PASSAGE SHOWN
━━━━━━━━━━
She says that many cannabis companies are prioritizing moving towards a sustainable approach, but there are still some roadblocks.
“We’re the second country in the world to legalize, so that’s why our regulations are so strict; we’re setting an example. This means that for a lot of those craft outdoor BC farmers that are growing on the mountainside in living soil, if there’s any microbial contamination, it’s hard for that flower to come to market.”
Campbell says that even though BC has a rich history of growing high quality outdoor cannabis, an industry and consumer revolution, where consumers are demanding sustainable cannabis, is needed.
“I think that the unfortunate problem for organic, craft growers that are growing sustainably, is that it’s harder for them to get a good price, because of that market demand,” says Campbell.
That’s because there hasn’t been education to help both government and consumers understand why outdoor organic cannabis is just as high quality as indoor hydroponic, she says.
For home growers, grow boxes—such as the vertical farming start up, Mary Agrotechnologies, based in Ontario—focus on helping people grow the greenest possible cannabis at home. Their lights consume around 200W at full capacity, giving out as much light as a sunny July day in California, and they cost about $10-15/month on Toronto’s utility bills.
━━━━━━━━━━
DATA EXCERPTS
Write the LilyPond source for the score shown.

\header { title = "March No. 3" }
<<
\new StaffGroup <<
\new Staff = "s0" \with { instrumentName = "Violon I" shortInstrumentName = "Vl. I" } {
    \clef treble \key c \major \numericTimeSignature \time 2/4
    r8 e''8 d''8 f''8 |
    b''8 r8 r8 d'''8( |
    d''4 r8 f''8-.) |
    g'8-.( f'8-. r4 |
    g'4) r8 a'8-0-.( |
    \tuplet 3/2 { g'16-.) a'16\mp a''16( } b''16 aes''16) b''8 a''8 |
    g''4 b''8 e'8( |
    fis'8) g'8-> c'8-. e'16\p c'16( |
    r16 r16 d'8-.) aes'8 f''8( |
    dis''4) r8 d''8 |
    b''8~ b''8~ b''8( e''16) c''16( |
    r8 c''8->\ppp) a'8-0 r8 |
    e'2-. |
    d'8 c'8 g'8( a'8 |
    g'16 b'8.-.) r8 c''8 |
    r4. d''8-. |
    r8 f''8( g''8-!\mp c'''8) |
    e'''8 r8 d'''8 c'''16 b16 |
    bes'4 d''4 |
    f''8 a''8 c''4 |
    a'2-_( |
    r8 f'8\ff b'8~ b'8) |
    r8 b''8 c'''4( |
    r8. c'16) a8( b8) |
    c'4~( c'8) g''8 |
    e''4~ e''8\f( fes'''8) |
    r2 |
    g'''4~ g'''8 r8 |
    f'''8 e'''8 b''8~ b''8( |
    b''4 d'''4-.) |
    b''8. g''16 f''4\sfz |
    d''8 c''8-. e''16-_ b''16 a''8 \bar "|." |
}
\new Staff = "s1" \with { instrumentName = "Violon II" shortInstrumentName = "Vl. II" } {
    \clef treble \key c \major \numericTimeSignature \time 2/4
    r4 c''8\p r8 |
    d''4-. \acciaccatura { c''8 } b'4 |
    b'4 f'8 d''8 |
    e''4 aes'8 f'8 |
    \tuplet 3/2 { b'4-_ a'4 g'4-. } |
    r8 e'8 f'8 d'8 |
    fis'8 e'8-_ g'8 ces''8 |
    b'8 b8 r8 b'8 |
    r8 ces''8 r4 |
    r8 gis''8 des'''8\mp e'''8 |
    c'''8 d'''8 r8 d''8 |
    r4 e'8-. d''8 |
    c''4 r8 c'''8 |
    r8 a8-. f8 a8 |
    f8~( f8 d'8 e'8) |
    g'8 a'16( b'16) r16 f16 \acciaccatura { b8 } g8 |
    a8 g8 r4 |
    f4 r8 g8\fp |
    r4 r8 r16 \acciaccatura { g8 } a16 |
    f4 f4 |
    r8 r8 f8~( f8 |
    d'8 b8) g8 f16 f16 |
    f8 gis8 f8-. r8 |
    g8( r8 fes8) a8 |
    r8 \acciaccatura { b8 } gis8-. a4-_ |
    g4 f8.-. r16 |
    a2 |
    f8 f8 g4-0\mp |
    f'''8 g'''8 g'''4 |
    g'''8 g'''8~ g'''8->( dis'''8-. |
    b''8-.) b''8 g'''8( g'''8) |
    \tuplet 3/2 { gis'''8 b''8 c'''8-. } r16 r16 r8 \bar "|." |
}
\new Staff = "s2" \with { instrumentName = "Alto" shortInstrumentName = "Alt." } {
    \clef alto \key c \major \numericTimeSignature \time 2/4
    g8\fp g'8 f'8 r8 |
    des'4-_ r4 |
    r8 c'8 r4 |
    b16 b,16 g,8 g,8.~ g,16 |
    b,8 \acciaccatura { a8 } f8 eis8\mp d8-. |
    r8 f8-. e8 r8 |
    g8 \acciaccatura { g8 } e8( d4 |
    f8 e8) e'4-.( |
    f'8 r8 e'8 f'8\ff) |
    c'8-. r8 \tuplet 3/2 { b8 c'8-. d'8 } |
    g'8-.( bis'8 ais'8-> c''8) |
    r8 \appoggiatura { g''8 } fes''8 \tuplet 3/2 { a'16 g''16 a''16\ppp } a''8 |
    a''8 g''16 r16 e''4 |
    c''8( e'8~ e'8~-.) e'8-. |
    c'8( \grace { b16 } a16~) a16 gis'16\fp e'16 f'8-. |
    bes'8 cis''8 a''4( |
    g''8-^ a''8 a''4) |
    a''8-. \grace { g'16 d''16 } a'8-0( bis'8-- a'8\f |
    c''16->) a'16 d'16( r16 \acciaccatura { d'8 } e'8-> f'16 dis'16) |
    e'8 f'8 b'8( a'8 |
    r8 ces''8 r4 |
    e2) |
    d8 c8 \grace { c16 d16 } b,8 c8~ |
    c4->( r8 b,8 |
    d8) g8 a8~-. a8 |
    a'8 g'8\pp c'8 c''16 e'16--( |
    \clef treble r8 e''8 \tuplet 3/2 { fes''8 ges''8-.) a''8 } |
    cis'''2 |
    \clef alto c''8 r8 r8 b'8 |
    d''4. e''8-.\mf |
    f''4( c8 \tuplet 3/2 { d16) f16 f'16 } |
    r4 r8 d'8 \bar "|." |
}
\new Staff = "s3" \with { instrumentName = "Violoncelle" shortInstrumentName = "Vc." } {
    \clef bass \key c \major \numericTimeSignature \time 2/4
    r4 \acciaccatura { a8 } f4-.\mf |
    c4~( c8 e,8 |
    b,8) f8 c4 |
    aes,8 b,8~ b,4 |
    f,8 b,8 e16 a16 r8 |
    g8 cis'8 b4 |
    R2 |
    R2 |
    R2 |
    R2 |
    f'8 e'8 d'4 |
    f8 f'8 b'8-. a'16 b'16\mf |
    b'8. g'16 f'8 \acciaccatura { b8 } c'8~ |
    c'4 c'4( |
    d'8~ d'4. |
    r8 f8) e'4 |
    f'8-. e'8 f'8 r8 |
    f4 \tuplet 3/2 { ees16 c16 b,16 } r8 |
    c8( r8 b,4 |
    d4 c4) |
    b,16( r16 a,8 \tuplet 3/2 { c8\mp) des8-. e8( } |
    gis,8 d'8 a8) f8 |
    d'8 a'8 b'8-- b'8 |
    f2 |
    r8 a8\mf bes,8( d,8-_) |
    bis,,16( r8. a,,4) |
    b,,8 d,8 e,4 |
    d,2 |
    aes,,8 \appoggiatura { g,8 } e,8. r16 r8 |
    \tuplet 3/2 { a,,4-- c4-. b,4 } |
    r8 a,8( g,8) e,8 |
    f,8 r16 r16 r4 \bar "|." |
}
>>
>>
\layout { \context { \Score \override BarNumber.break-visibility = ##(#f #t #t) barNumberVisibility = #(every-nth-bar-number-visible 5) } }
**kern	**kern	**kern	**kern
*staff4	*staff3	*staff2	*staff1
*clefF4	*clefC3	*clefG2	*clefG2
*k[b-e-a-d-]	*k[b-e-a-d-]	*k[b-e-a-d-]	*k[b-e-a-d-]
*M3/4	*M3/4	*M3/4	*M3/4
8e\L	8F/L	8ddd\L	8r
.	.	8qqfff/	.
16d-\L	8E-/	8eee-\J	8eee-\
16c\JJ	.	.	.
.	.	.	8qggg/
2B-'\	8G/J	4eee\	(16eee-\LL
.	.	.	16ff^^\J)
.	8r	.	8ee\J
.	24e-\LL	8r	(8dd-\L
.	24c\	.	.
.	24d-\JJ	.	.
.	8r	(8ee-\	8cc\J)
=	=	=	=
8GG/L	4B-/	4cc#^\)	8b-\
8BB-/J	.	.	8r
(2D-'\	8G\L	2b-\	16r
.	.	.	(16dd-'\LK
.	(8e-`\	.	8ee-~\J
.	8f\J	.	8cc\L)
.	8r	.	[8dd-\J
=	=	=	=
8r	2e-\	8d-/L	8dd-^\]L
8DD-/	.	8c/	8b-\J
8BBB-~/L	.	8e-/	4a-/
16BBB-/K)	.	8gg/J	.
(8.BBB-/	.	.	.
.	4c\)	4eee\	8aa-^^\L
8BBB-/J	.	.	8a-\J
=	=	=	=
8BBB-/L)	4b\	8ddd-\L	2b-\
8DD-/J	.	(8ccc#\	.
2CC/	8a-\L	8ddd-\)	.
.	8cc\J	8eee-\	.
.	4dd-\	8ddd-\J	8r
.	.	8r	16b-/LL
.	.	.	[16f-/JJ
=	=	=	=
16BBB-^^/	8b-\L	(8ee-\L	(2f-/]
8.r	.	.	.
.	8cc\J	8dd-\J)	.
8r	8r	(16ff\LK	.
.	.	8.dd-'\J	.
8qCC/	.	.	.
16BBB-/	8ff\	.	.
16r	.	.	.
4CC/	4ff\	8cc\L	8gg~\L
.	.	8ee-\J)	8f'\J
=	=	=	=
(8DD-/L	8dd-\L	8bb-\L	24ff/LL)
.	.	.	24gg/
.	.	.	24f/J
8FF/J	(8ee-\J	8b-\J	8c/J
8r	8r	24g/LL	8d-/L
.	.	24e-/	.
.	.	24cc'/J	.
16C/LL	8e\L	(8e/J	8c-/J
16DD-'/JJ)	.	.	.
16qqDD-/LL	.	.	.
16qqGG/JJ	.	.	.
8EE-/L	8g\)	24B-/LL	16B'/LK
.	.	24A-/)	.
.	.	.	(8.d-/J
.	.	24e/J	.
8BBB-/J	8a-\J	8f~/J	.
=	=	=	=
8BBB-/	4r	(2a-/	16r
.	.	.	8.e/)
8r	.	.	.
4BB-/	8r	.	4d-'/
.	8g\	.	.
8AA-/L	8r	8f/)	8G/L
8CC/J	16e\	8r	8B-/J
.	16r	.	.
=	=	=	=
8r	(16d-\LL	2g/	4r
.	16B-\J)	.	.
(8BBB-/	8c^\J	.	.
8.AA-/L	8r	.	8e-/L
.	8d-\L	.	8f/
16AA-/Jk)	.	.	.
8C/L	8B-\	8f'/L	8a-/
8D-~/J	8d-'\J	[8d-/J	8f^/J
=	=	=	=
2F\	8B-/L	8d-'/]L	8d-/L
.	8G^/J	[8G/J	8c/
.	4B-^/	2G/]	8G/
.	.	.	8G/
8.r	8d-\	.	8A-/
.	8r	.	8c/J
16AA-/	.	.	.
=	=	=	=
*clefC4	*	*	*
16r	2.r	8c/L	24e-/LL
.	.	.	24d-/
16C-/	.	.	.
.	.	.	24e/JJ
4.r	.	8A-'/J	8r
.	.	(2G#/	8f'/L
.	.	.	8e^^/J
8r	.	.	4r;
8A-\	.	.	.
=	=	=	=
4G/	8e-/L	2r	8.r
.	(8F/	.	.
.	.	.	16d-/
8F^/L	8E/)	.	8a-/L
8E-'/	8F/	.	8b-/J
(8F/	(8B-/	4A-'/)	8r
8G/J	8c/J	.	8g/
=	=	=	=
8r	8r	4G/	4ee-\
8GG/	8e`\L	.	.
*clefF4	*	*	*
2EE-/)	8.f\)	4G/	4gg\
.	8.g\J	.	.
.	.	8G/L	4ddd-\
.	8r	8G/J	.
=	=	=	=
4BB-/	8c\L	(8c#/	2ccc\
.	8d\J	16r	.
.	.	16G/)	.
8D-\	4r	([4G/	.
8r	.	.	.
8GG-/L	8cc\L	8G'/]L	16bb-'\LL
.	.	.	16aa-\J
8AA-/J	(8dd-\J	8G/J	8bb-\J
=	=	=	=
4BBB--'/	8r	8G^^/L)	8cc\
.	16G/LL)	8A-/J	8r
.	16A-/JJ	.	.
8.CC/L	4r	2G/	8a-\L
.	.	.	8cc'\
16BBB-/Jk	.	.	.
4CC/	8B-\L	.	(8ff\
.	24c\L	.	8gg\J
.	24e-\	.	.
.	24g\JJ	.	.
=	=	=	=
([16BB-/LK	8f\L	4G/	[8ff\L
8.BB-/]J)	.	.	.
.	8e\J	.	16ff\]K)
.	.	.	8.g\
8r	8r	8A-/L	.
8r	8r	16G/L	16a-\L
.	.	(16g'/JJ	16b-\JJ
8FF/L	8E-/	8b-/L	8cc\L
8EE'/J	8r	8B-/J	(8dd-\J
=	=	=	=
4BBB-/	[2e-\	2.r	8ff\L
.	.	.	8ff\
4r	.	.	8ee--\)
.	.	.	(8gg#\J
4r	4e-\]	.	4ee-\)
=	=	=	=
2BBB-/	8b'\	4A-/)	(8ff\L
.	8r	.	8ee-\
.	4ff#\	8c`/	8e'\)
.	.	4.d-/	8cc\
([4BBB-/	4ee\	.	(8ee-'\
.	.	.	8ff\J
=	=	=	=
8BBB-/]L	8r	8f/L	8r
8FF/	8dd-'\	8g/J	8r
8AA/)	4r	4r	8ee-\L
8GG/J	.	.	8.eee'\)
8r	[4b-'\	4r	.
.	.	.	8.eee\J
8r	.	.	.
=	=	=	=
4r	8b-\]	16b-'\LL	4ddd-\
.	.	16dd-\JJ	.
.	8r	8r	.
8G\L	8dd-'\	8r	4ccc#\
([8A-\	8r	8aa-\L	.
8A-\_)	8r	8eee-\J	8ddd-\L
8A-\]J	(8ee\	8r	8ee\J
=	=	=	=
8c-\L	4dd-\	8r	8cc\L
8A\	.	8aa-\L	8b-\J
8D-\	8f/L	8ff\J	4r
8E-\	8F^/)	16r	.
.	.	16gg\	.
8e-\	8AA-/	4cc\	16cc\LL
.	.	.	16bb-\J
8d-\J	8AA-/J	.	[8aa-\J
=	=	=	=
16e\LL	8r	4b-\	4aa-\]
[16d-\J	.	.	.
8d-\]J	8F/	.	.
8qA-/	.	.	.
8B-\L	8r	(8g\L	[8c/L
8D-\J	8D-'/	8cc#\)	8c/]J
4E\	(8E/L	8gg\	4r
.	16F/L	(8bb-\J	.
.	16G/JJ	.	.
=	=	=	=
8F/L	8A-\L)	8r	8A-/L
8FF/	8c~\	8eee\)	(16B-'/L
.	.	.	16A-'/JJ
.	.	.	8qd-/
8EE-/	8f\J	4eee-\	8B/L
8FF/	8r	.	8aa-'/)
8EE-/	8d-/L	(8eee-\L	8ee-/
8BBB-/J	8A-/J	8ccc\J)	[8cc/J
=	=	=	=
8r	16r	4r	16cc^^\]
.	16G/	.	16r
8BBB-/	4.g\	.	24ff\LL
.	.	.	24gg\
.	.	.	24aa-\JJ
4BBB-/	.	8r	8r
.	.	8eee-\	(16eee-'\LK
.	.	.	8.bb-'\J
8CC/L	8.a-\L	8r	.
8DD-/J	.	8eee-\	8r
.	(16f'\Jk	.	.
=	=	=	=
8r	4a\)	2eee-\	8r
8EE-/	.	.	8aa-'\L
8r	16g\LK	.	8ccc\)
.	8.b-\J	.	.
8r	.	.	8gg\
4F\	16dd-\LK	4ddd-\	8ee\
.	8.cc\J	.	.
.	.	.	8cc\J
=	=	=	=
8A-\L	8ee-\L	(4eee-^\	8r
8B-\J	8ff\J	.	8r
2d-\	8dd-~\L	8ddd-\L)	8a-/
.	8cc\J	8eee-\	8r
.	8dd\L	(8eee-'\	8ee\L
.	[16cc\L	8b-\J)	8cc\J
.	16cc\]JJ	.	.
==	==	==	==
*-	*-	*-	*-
━━━━━━━━━━
CHALLENGE A
List every geographic place named in the passage on sustainable cannabis.
CHALLENGE B
Write the next few sentences of the passage on sustainable cannabis, picking up after its final sentence.

EXERCISE RESULT A
BC, Ontario, California, Toronto

EXERCISE RESULT B
“For the people who are concerned for the quality of their cannabis, we made sure that we gave you a solution that you can grow with ease yourself, with the water you know, with the seeds you obtain yourself, so you’re sure you’re doing it right and in turn that it’s safe and healthy,” says Frank Qin, CEO and Founder of Mary Agrotechnologies.
Kelly Coulter is a writer, farmer’s advocate and environmentalist. She co-founded the NORML Women’s Alliance of Canada which was credited with convincing Justin Trudeau to legalize cannabis. She expects that as the cannabis industry matures and consumers become more educated, consumer values will start reflecting that of how it has in the food and coffee industries. She likens it to the ‘three waves of coffee’—with coffee now being in its third wave, where independent and artisanal coffee has become the norm, compared to its early stages of mass production and main-stream chain coffee shops.
“Cannabis is on its first wave. We’re in the very regulated early days,” she says.
“Consumer deviation is going to be important in the next upcoming years in order to help develop the most sustainable and diverse cannabis industry as possible. If consumers don’t care, it won’t help the industry. People are paying more attention to everything they consume, they’re becoming more discerning and that will definitely affect cannabis.”